«Ante la ausencia definitiva y vicepresidente, como presidenta de la Cámara de Senadores, asumo de inmediato como presidenta del Estado». La opositora Jeanine Áñez, antes vicepresidenta segunda del Senado, es la nueva presidenta de Bolivia tras una sesión fugaz de la Asamblea, en la que no estuvieron presentes los diputados del Movimiento al Socialismo (MAS), el partido del ya ex presidente Morales. Arranca así la era post Evo Morales en Bolivia.

Evo Morales denunció desde México, donde se ha refugiado, que ha sido víctima de «un golpe cívico militar» con ayuda de la policía. Y dijo en su cuenta de Twitter que Jeanine Áñez se ha autoproclamado «rodeada de un grupo de cómplices y acompañada por FFAA y Policía que reprimen al pueblo».

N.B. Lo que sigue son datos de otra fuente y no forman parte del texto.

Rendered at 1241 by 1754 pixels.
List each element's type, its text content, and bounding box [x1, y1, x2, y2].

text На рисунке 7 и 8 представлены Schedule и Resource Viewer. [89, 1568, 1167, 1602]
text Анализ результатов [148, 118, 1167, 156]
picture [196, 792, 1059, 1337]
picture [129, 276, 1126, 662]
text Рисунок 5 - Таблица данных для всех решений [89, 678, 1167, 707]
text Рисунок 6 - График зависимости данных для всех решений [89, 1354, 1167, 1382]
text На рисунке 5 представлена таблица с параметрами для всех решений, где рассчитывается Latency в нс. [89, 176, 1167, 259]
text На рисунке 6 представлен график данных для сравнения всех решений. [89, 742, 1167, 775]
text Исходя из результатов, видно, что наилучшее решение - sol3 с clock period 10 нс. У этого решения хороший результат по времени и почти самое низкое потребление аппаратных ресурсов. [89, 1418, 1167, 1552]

El secretario general de la OEA, Luis Almagro, sentenció que si se habla de golpe de estado en Bolivia hay que puntualizar que fue Morales quien lo perpetró al falsificar el recuento. «Golpe de Estado es una forma ilegítima de acceder al poder o ejercerlo, según el artículo 2 de la Carta Democrática Interamericana«, dijo Almagro el martes desde Washington. «En ese contexto sí hubo un golpe de estado en Bolivia. Ocurrió el 20 de octubre, cuando se realizó el fraude electoral que tenía como resultado electoral el triunfo del ex presidente Evo Morales en primera vuelta».

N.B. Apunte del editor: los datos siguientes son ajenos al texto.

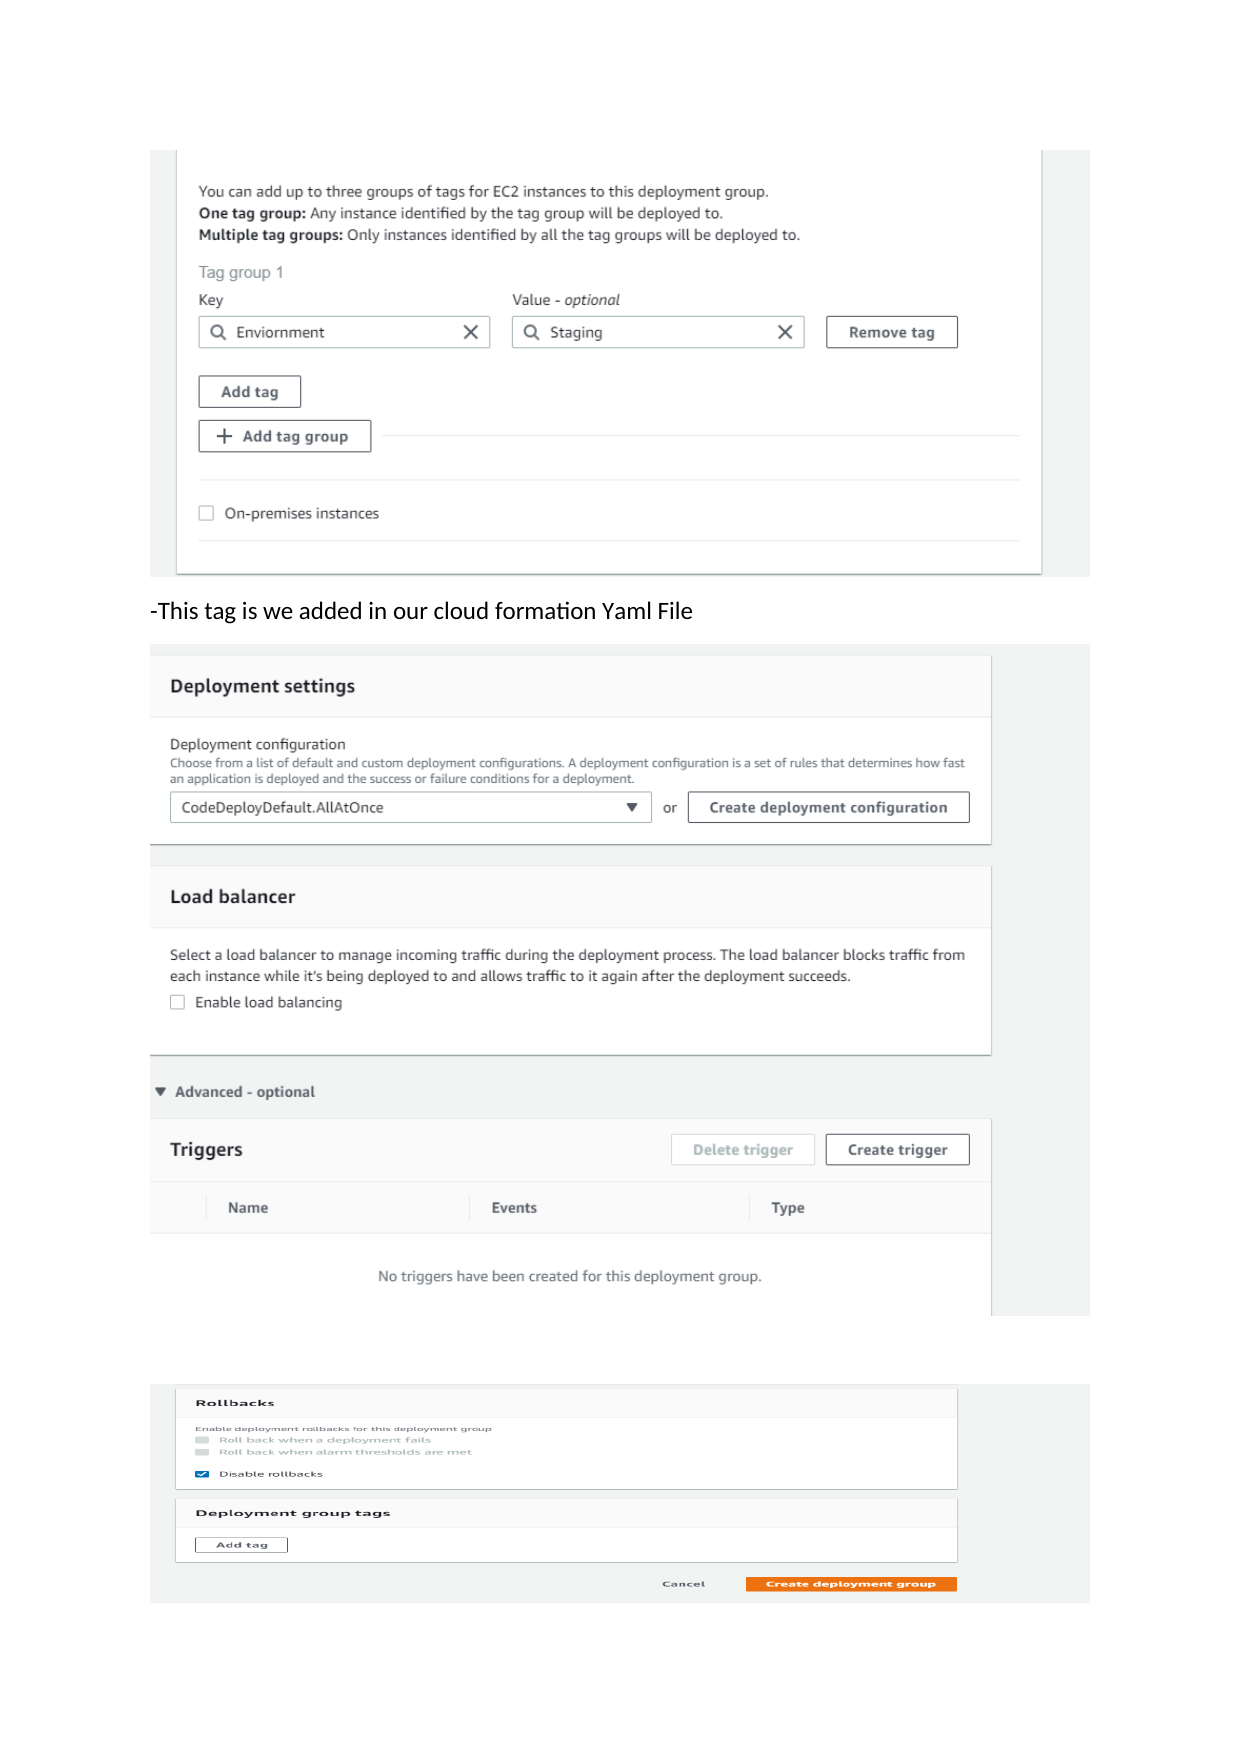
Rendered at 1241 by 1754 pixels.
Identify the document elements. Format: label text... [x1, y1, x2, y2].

picture [150, 1384, 1091, 1603]
picture [150, 150, 1091, 577]
text -This tag is we added in our cloud formation Yaml File [150, 595, 1090, 626]
picture [150, 644, 1091, 1316]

En la sesión parlamentaria, no hubo quorum porque los leales a Morales se ausentaron. Solo un tercio del Parlamento dio su apoyo a la opositora Jeanine Áñez. Ha asumido el compromiso de «pacificar el país» y convocar elecciones libres cuanto antes.

Áñez se presentó a la toma de posesión en el Palacio de Gobierno con una Biblia. Ha agradecido a las Fuerza Armadas su apoyo.

El ya ex presidente de Bolivia llegó el lunes por la tarde a la capital mexicana. «El presidente de México me ha salvado la vida», dijo Evo Morales, cuando su avión aterrizó, por fin, en el aeropuerto internacional Benito Juárez.

Morales renunció al poder el domingo después de que las Fuerzas Armadas sugirieran que había llegado la hora de su salida. Desde el 20 de octubre Bolivia vive una situación turbulenta. Esa fue la fecha de las elecciones presidenciales en las que Evo Morales concurría por cuarta vez consecutiva.

El recuento de votos se interrumpió en la noche del 20 de octubre cuando todo apuntaba a que habría segunda vuelta entre el presidente Evo Morales y el opositor Carlos Mesa.

Cuando se reanudó, Evo Morales aventajaba más claramente a Carlos Mesa. Finalmente se impuso por una distancia algo superior a diez puntos con lo que se proclamó electo en primera vuelta. Este cuestionado triunfo desencadenó una ola de protestas que se ha saldado con ocho muertos y al menos 500 heridos hasta el momento.

El opositor Carlos Mesa desafió a Morales y pidió una segunda vuelta. La OEA hizo público un informe demoledor sobre el recuento electoral, en el que daba cuenta de manipulaciones informáticas, falsificaciones de firmas, y fallos en la custodia de las actas. Fue la puntilla que remató a Morales.

Los partidarios y detractores de Evo Morales se enfrentaron en las calles durante días hasta que este pasado fin de semana la policía dio la espalda a Morales y también el Ejército, lo que llevó a Morales a renunciar y refugiarse, primero en Cochabamba, su bastión en el centro del país, y luego en México.

El gran abanderado de la sublevación contra Evo Morales es el llamado «macho Camacho». La prensa latinoamericana ya le considera el Bolsonaro boliviano.

Ultraderechista y ultracatólico, Luis Fernando Camacho es un abogado reconvertido en líder social procedente de Santa Cruz de la Sierra. Fue quien primero exigió la marcha de Evo Morales. El fin de semana se presentó en el Palacio de Gobierno con una carta en la que le pedía que dejara el poder, junto con una Biblia y una bandera de Bolivia.

La nueva presidenta, Jeanine Áñez, de 52 años, procede de la región amazónica de Beni y es miembro del Movimiento Demócrata Social. Es senadora desde 2010. Era vicepresidenta segunda del Senado, y debido a las renuncias encadenadas de todos los cargos que deberían ocupar la Presidencia, asumió primero como presidenta del Senado y luego como presidenta del país.